The judiciary has a powerful and lasting impact on the issues that the religious community cares about, including but not limited to the preservation of civil liberties and civil rights, protection of the environment, freedom of choice and speech, and freedom from imposed religion. Judges and justices granted lifetime appointments to the Federal Bench have the ability to either safeguard or erode these rights over the many years they serve.

It is far past time for the religious community to join the many progressive organizations that are fighting for a fair and independent judiciary. Sitting out vital debates about judicial nominees jeopardizes the crucial gains we have made and will make in the legislative arena. We need to ensure the appointment of judges who will uphold an expansive interpretation of the law as it applies to our fundamental rights and the separation of church and state.
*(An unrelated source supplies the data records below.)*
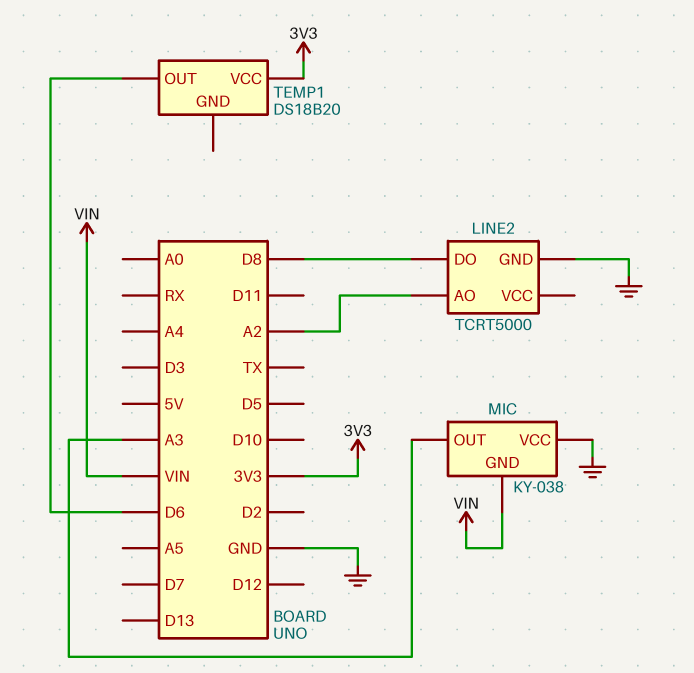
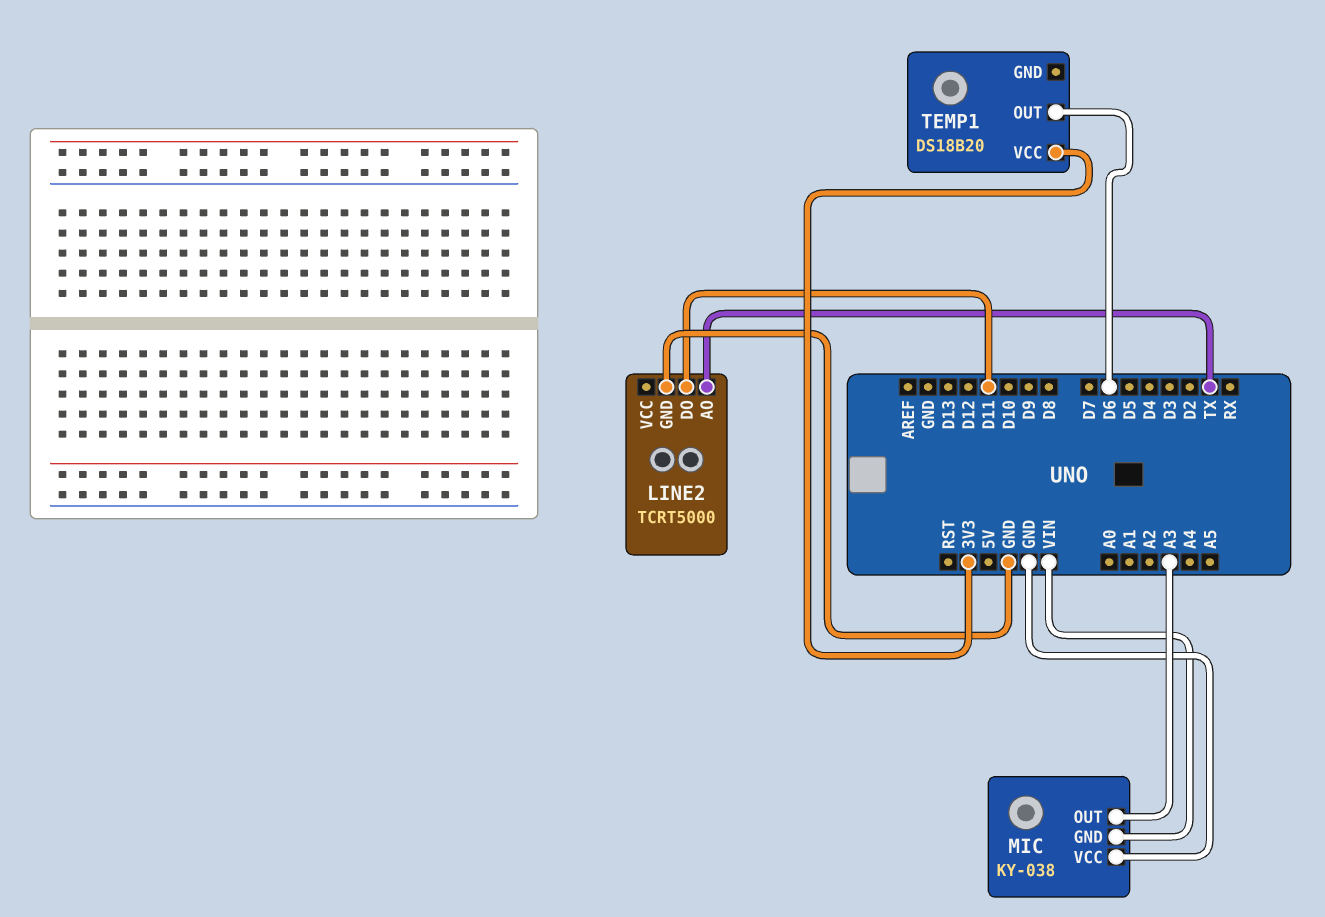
LINE2 pin AO: A2 -> TX
LINE2 pin DO: D8 -> D11

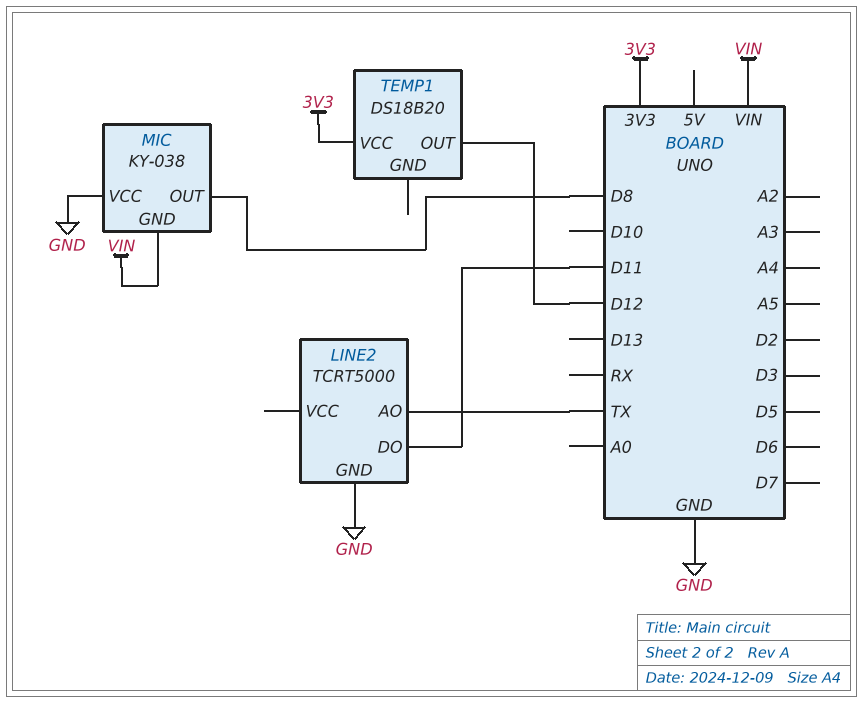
MIC pin OUT: A3 -> D8
TEMP1 pin OUT: D6 -> D12

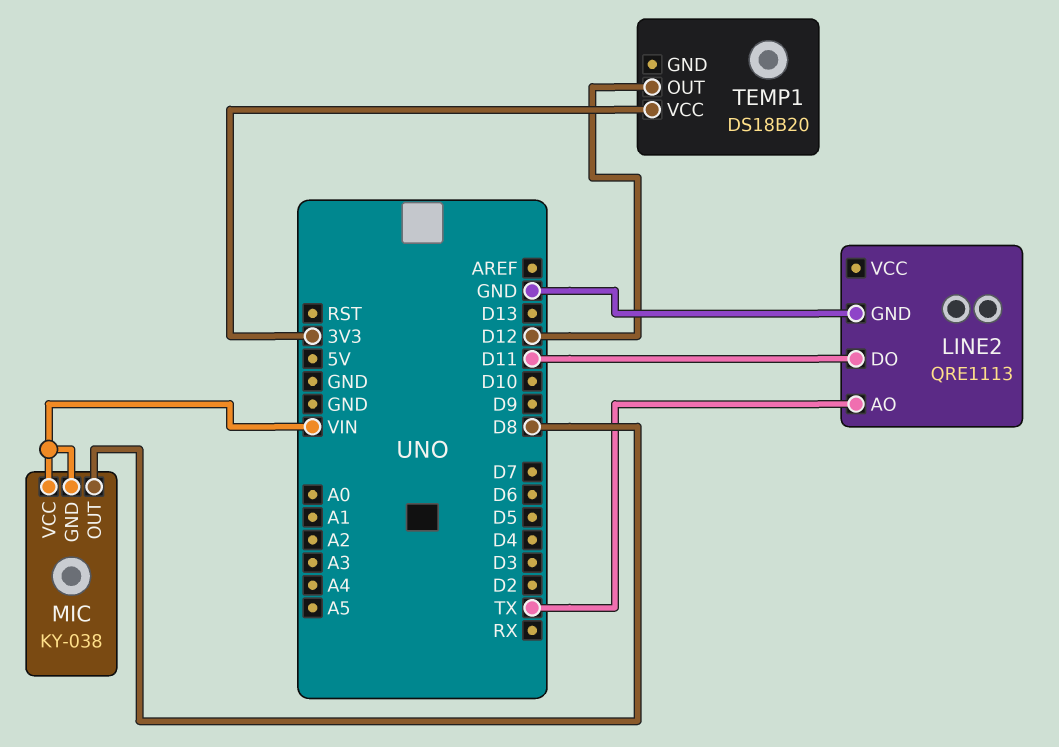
LINE2: TCRT5000 -> QRE1113
MIC pin VCC: GND -> VIN

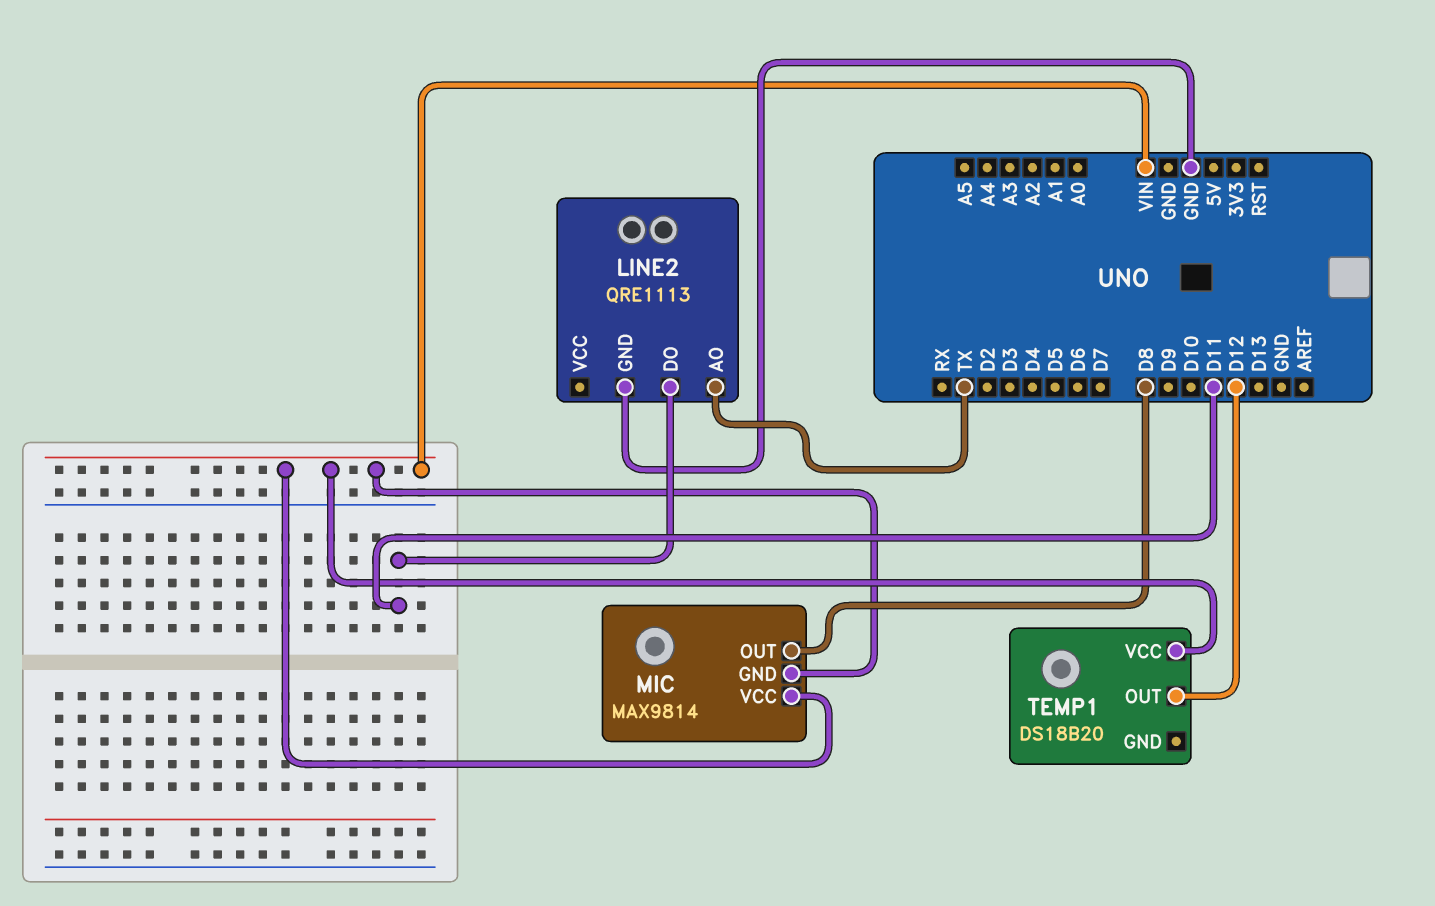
MIC: KY-038 -> MAX9814
TEMP1 pin VCC: 3V3 -> VIN

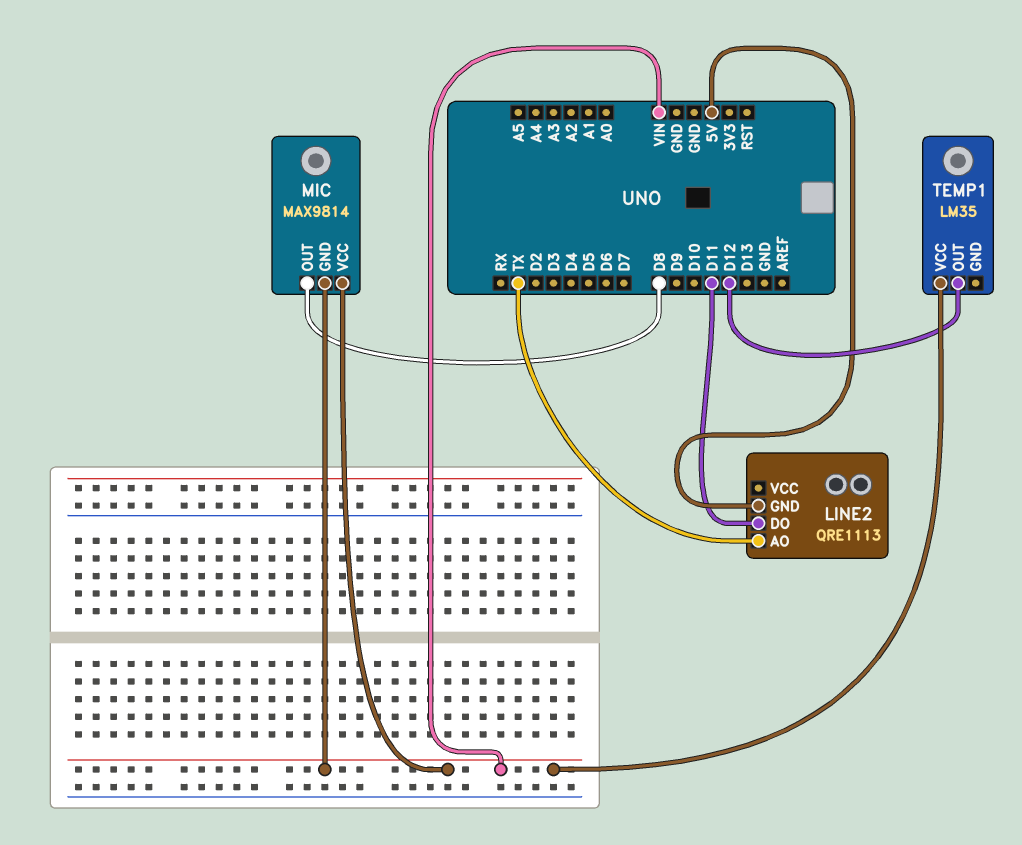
LINE2 pin GND: GND -> 5V
TEMP1: DS18B20 -> LM35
For this reason, the Reform Jewish Movement decided in 2002 to "oppose a nominee if after consideration of what the nominee has said and written, and his or her record, it believes that a compelling case can be made that the appointment would threaten protection of the most fundamental rights which our Movement supports." This past winter, the Reform Movement added that it would actively support qualified nominees who are attacked or criticized based on "their records or stated views related to the protection of the fundamental rights that our Movement supports" and/or "based on aspects of their personal identities that are irrelevant to their ability to fulfill the responsibilities of the positions to which they are nominated."
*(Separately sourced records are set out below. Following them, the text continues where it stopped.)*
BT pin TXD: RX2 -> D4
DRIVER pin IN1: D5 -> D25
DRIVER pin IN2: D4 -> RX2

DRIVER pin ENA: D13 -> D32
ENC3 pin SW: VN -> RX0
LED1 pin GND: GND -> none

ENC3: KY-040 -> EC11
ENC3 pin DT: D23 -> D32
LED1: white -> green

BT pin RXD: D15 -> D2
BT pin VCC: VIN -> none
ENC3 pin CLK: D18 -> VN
The recent clear shift of the courts to the right has only intensified the need for religious communities to engage with the Judicial Branch. President George W. Bush has appointed more than 30 percent of the judiciary, packing the courts with young, extremely conservative judges who will have an impact on national jurisprudence for years to come. The appointments of Chief Justice John Roberts and Justice Samuel Alito have already resulted in Supreme Court decisions to that are more predictably against the fundamental values that much of the Jewish community supports. For years, particularly during the Warren and Burger Era (1953-1986), the Supreme Court decided numerous landmark cases defending -- and sometimes expanding -- our fundamental liberties. In contrast, the Roberts Court has dealt serious blows to the rights of individuals and the separation of church and state, including the rights to demand remuneration for pay discrimination, to challenge Executive Branch spending, and to choose how to abort a pregnancy.
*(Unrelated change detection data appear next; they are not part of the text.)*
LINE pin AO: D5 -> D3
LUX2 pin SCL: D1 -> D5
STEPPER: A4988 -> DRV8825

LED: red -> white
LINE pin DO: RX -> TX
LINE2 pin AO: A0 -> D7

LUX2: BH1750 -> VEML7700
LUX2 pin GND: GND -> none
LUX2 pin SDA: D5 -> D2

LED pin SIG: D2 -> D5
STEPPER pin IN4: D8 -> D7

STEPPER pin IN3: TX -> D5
And we must not be concerned only with the Supreme Court. While the Supreme Court has significantly reduced the number of cases that it considers each year, Federal Court caseloads have burgeoned. As a result, we are witnessing an increased influence of each of the 13 Federal Circuit Courts. Therefore, our responsibility to scrutinize and speak out on appointments to these Courts of Appeals weighs more heavily on our shoulders.

The recent change in Administration makes us optimistic that the rightward shift of the courts will end -- but this optimism cannot be an excuse for complacency. The Union for Reform Judaism recently resumed dissemination of Rights in Peril: Why the American Jewish Community and Others Cannot Afford to Sit Out the Debate Over Judicial Nominations, a call to action for the Jewish and national religious communities to join us in creating formal processes for considering whether to oppose and support judicial nominees. We hope the Reform Jewish Movement's policies and practices will serve as a model for organizations that choose to include active engagement with the Judicial Branch as a key component of their ongoing fights for justice. The religious community cannot be complacent. Too much is at stake.

Rabbi David Saperstein is director and counsel of the Religious Action Center of Reform Judaism and a national expert in church/state issues.